— TASK DETAILS —
Every line below from the one with "Compre pelo telefone" through the one with "o, Fava Tonka, Seme" is to be repeated exactly, with no picture among them.

— Transcribed page contents —
BEGIN

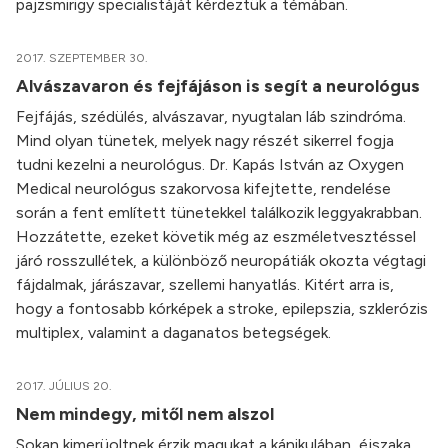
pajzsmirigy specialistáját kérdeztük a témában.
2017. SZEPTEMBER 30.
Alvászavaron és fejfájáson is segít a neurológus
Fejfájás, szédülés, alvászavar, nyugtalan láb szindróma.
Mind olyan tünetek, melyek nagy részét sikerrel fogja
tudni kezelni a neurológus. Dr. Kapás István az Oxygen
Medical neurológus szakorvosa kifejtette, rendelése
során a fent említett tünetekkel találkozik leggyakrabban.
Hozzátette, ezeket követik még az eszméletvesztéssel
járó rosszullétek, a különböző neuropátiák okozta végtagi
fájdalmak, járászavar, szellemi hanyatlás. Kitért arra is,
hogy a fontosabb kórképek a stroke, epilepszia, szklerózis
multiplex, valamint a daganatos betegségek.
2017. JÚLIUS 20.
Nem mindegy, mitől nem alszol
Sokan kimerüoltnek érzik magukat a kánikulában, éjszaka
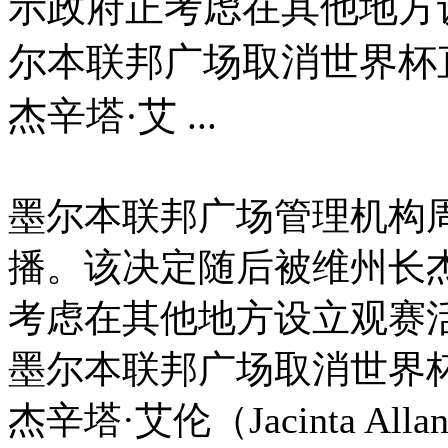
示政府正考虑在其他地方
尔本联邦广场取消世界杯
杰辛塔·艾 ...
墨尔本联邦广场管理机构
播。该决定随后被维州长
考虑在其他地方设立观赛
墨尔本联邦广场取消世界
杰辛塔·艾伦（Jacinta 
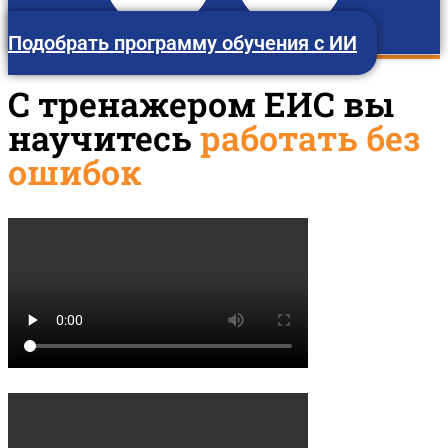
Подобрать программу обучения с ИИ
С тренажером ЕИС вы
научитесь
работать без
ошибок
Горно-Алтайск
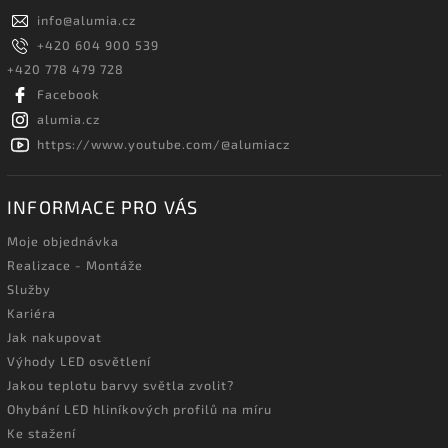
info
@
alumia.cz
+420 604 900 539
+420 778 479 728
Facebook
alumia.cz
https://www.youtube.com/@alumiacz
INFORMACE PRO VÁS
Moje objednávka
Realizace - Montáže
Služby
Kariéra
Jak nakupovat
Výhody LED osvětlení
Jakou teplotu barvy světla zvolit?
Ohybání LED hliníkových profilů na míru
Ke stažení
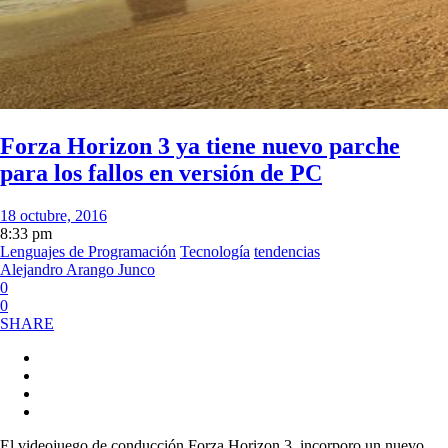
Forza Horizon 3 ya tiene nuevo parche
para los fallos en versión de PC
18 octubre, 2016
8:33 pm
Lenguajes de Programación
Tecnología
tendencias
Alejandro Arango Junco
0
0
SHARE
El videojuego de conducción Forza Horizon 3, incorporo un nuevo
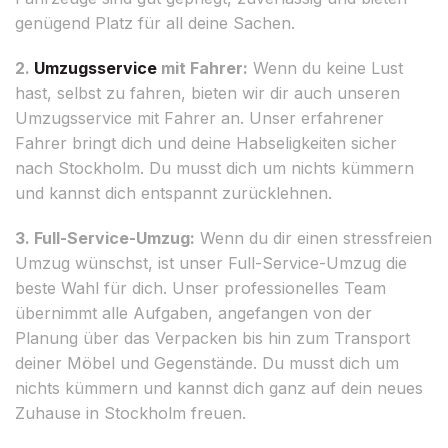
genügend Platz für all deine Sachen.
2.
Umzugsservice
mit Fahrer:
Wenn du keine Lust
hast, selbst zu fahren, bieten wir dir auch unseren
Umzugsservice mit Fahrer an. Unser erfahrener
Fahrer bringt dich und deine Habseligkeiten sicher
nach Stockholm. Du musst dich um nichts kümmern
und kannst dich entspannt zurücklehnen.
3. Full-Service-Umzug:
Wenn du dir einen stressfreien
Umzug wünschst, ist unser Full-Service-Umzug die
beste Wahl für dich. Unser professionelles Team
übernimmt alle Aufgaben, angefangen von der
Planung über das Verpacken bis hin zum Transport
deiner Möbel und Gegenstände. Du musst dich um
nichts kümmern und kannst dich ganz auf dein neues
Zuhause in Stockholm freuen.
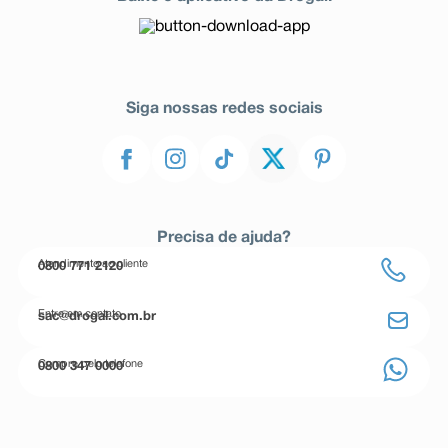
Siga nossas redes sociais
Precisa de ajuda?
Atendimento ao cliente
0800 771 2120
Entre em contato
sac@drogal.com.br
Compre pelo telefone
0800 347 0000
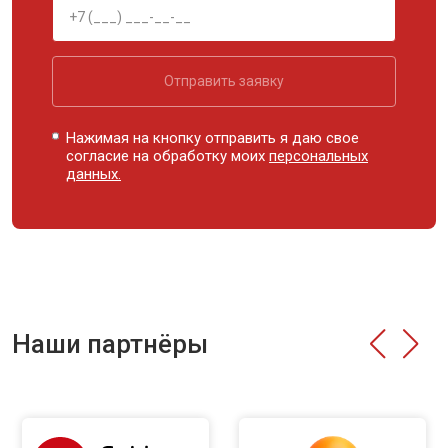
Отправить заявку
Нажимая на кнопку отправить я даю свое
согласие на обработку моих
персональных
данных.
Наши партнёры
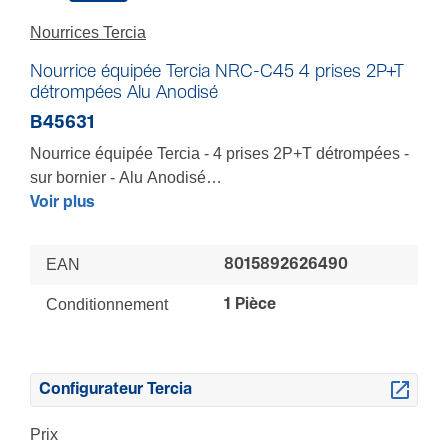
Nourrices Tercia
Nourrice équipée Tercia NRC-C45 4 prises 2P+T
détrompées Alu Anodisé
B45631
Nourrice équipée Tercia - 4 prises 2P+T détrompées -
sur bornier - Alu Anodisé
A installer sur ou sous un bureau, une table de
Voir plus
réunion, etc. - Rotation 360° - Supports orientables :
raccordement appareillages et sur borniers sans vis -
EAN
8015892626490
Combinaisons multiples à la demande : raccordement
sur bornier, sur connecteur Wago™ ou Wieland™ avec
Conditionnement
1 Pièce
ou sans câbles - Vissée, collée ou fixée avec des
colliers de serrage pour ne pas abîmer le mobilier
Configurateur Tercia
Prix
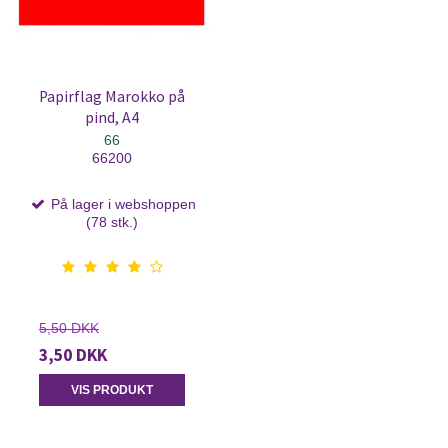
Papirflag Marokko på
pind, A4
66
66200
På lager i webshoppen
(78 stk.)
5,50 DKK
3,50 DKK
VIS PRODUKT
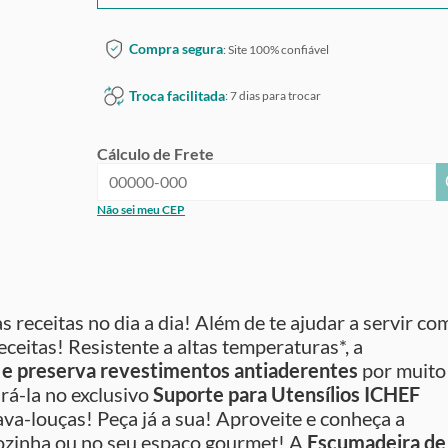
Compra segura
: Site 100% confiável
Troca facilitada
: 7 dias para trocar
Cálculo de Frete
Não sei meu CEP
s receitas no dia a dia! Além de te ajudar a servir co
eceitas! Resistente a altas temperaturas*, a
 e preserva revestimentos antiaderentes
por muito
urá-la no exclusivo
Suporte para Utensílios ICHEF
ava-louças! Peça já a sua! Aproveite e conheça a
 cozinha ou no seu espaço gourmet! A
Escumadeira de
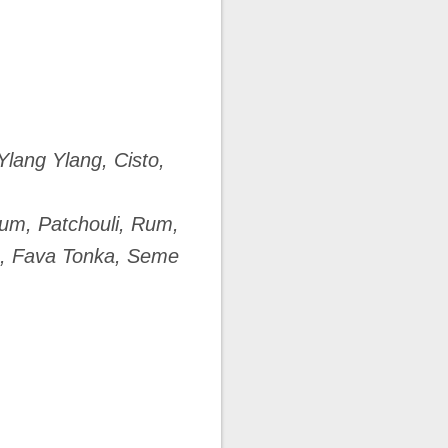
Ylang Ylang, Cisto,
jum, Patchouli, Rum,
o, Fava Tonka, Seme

END
BEGIN

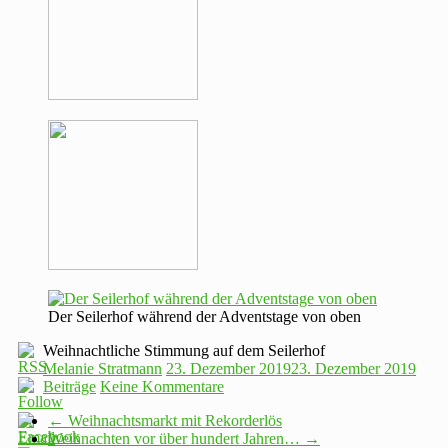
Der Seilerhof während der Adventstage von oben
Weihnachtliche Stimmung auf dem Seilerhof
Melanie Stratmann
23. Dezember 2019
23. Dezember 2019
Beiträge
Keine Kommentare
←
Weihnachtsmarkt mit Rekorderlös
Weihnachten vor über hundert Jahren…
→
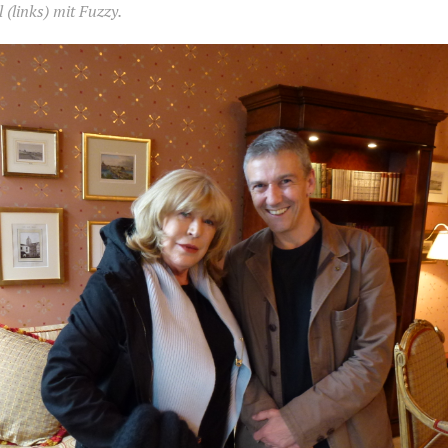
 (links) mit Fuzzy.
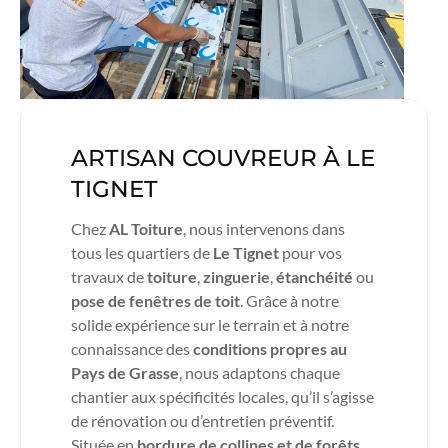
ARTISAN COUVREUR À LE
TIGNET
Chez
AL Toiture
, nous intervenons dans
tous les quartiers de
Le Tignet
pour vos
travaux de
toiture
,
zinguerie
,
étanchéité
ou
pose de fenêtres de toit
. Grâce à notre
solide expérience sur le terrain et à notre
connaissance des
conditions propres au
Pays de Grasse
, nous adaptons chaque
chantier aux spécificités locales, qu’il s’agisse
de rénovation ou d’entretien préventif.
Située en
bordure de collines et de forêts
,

END

— TASK OUTPUT —
Compre pelo telefone
0800 347 0000
Отправить заявку
Нажимая на кнопку отправить я даю свое
согласие на обработку моих
персональных
данных.
Наши партнёры
Nourrices Tercia
Nourrice équipée Tercia NRC-C45 4 prises 2P+T
détrompées Alu Anodisé
B45631
Nourrice équipée Tercia - 4 prises 2P+T détrompées -
sur bornier - Alu Anodisé
A installer sur ou sous un bureau, une table de
Voir plus
réunion, etc. - Rotation 360° - Supports orientables :
raccordement appareillages et sur borniers sans vis -
EAN
8015892626490
Combinaisons multiples à la demande : raccordement
sur bornier, sur connecteur Wago™ ou Wieland™ avec
Conditionnement
1 Pièce
ou sans câbles - Vissée, collée ou fixée avec des
colliers de serrage pour ne pas abîmer le mobilier
Configurateur Tercia
Prix
Papirflag Marokko på
pind, A4
66
66200
På lager i webshoppen
(78 stk.)
5,50 DKK
3,50 DKK
VIS PRODUKT
Compra segura
: Site 100% confiável
Troca facilitada
: 7 dias para trocar
Cálculo de Frete
Não sei meu CEP
s receitas no dia a dia! Além de te ajudar a servir co
eceitas! Resistente a altas temperaturas*, a
 e preserva revestimentos antiaderentes
por muito
urá-la no exclusivo
Suporte para Utensílios ICHEF
ava-louças! Peça já a sua! Aproveite e conheça a
 cozinha ou no seu espaço gourmet! A
Escumadeira de
Ylang Ylang, Cisto,
jum, Patchouli, Rum,
o, Fava Tonka, Seme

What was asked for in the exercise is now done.